Wells Fargo is extending an investment-banking hiring campaign that executives say is translating into more corporate advisory work and a rapid rise in league-table standings. The effort gained momentum after regulators lifted a punitive cap on the bank’s assets in June 2025, a restriction imposed for about seven years after the lender’s fake-accounts scandal.
In an interview, Fernando Rivas, chief executive of corporate and investment banking at Wells Fargo, said the bank plans to keep adding senior talent after several years of bringing in “dozens” of managing directors annually. He said current deal pipelines are “meaningfully greater” than in recent years, reflecting both market-share gains and a friendlier environment for transactions.
Rivas pointed to strong equity prices, tight credit spreads and a more accommodative backdrop from the Federal Reserve as factors supporting confidence in boardrooms and among investors. He also cited a more pro-business political climate as helping unlock activity that had been deferred during more uncertain periods for financing and valuations.
Senior Hires Expand Coverage And Products
The build-out targets sectors and products that can win mandates from large companies and private-equity sponsors. Charlie Scharf, Wells Fargo’s CEO, has said the bank has recruited more than 125 managing directors since 2019 across corporate and investment banking, aiming to convert long-standing commercial relationships into steadier capital-markets and advisory fees.
Wells Fargo has refreshed leadership across core specialties, including new heads of M&A and sponsors, plus senior hires covering industries such as industrials, technology, media and telecommunications, and healthcare. It has added leadership in leveraged finance and equity capital markets as well, seeking a broader platform that pairs advice with financing.
Analysts say the end of the asset cap strengthens the bank’s ability to compete for large, financing-heavy assignments. With a balance sheet above $1 trillion in assets, Wells Fargo can offer lending capacity and distribution that smaller rivals often cannot, particularly in U.S. mega-deals.
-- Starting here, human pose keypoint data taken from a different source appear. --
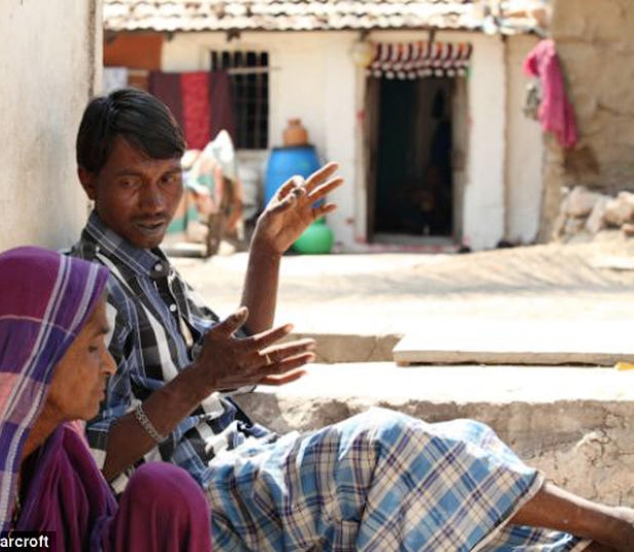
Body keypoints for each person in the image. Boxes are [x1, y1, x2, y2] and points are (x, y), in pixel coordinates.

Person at [70, 88, 634, 551]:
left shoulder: (149, 266)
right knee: (383, 443)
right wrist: (198, 381)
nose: (156, 202)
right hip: (197, 500)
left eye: (168, 179)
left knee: (468, 440)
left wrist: (267, 251)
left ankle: (569, 546)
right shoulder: (85, 290)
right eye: (130, 182)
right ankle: (611, 526)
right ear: (89, 182)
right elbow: (96, 459)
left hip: (246, 456)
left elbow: (233, 363)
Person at [0, 247, 212, 552]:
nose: (108, 365)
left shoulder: (58, 450)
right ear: (32, 357)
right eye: (93, 347)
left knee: (166, 492)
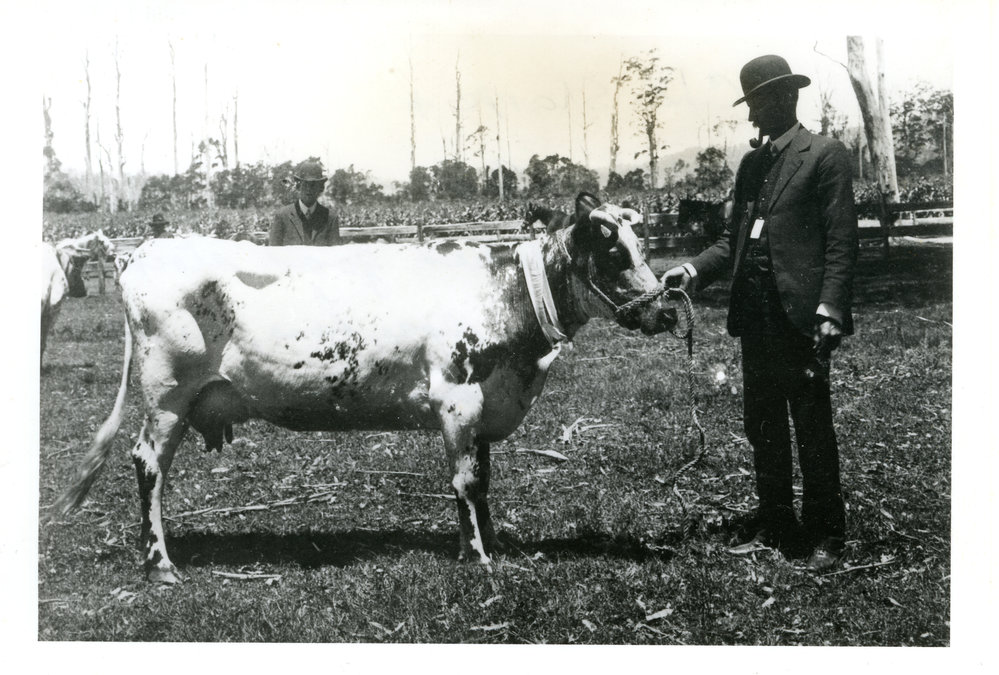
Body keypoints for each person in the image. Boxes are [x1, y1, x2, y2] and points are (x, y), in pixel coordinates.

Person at [662, 55, 859, 572]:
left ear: (787, 98)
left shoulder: (825, 155)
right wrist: (692, 269)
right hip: (756, 318)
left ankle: (826, 534)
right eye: (750, 104)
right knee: (764, 423)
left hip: (801, 318)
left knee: (812, 424)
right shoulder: (752, 166)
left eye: (760, 104)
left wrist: (830, 308)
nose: (753, 116)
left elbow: (842, 242)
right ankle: (776, 521)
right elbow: (733, 239)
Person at [269, 159, 342, 246]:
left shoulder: (330, 218)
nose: (309, 189)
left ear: (320, 188)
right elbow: (273, 254)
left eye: (313, 185)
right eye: (305, 184)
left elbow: (335, 255)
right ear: (298, 186)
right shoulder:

Big Mandates Power A League-Table Jump
Preliminary Dealogic data show Wells Fargo rising to eighth place globally by M&A volume this year, up from 17th in 2024—the biggest jump among major banks. It is also the lender’s first appearance in the global top 10 since Dealogic began compiling the dataset in 1995.
The bank has taken roles on some of the year’s largest announced transactions. Wells Fargo was among the advisers and financiers on Netflix’s roughly $72 billion bid for Warner Bros Discovery assets including film and television studios and a streaming business; LSEG estimates suggest about $37 million in advisory fees could be earned from that deal.
It also advised railroad operator Union Pacific on its planned $85 billion acquisition of Norfolk Southern, with LSEG data indicating Wells Fargo is positioned to earn about $52.5 million when the deal closes. Analysts say mandates of that scale help reposition a franchise that was not previously viewed as a top-tier M&A player.
Climbing In Volume, Still Chasing Fee Share
Despite progress, Wells Fargo is still playing catch-up in revenue terms. By investment-banking revenue, it ranks eighth globally and sixth in the U.S., but it remains 20th by M&A revenue, signaling that the fee pool has not yet matched its improvement in volumes.
Scharf has said the bank is aiming to become a top five investment bank over time, a target analysts describe as difficult in the medium term given entrenched competitors and the scale of the biggest franchises. Still, they note that the combination of expanded senior coverage, improved financing capacity and higher-profile mandates marks measurable progress.
The competitive benchmark remains high, with JPMorgan consistently leading global investment-banking tables and Goldman Sachs a dominant name in M&A. Scharf has recruited several senior executives from JPMorgan, where he previously worked under Jamie Dimon, and investors are watching whether that team can translate expanded coverage into durable share gains.
Wells Fargo’s broader turnaround has also supported the push. The bank’s shares are up nearly 32% this year, slightly ahead of the S&P 500 bank index gain of about 29%, a sign of improved market confidence as it pushes deeper into advisory and capital markets.